The resumption of India’s election comes amid expectations that voters in Kashmir will voice their discontent with the political climate in the area under Narendra Modi’s administration.
The six-week election in India is scheduled to continue on Monday, with voters in Kashmir likely to express their displeasure with the significant changes implemented by Prime Minister Narendra Modi’s administration in the disputed territory.
Most people in India still think highly of Modi, and when the election is over early next month, it is generally predicted that his Hindu-nationalist Bharatiya Janata Party (BJP) will win.
The people of Kashmir, who will be voting for the first time since the government’s hasty decision to place the area under New Delhi’s direct administration in 2019 and the severe security crackdown that followed it, are bitterly opposed.
Omar Abdullah, the previous chief minister, is running for re-chief minister of Kashmir through his National Conference party. “What we’re telling voters now is that you have to make your voice heard,” Abdullah stated.
“The point of view that we want people to send out is that what happened… is not acceptable to them,” he stated to AFP.
Since their independence in 1947, India and Pakistan have split Kashmir. Both nations engaged in two battles to dominate the Himalayan region. In the decades afterward, the fighting has claimed the lives of tens of thousands of soldiers and civilians.

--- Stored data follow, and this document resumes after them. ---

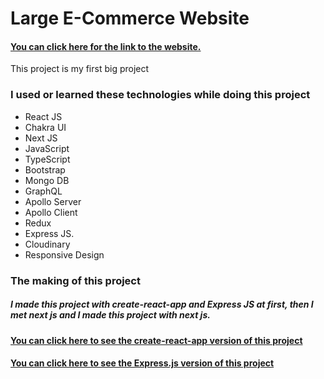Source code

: # Large E-Commerce Website

#### [You can click here for the link to the website.](https://large.vercel.app/)

This project is my first big project

### I used or learned these technologies while doing this project

* React JS
* Chakra UI
* Next JS
* JavaScript
* TypeScript
* Bootstrap
* Mongo DB
* GraphQL
* Apollo Server
* Apollo Client
* Redux
* Express JS.
* Cloudinary
* Responsive Design


### The making of this project

##### I made this project with create-react-app and Express JS at first, then I met next js and I made this project with next js.

#### [You can click here to see the create-react-app version of this project](https://github.com/KamilcanCelik)
#### [You can click here to see the Express.js version of this project](https://github.com/KamilcanCelik)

Since the Indian side of the region was placed under direct administration five years ago, there has been less violence. This change was accompanied by the mass arrest of political leaders in the area and a months-long telecommunications blackout aimed at averting anticipated protests.
Modi’s administration has maintained that Kashmiris backed the decision to revoke Kashmir’s special status, saying doing so had provided “peace and development”.
However, for the first time since 1996, his party has not fielded any candidates in the Kashmir valley, and observers believe that if it had, the BJP would have been soundly trounced.
Historian and political commentator Sidiq Wahid told AFP last week that “they would lose, simple as that.”
Voters have been urged by the BJP to back smaller, recently established parties that have openly endorsed Modi’s agenda.
However, people are anticipated to support one of the two well-known political parties in Kashmir that are demanding the reversal of the Modi government’s reforms.
almost one billion voters
In order to reduce the enormous logistical strain of organizing the democratic exercise in the most populous country in the world, India conducts its election in seven parts over a period of six weeks.
The final round of voting in India is scheduled for June 1st, with results anticipated three days later. Over 968 million individuals are eligible to vote in this election.
Election commission estimates show that turnout has decreased considerably from the last national poll conducted in 2019.
The general belief that Modi will easily win a third term and the warmer-than-normal temperatures leading up to summer have been attributed by analysts.
More heat waves are expected in May, according to India’s weather service, and the poll commission established a taskforce last month to examine the effects of heat and humidity prior to each voting round.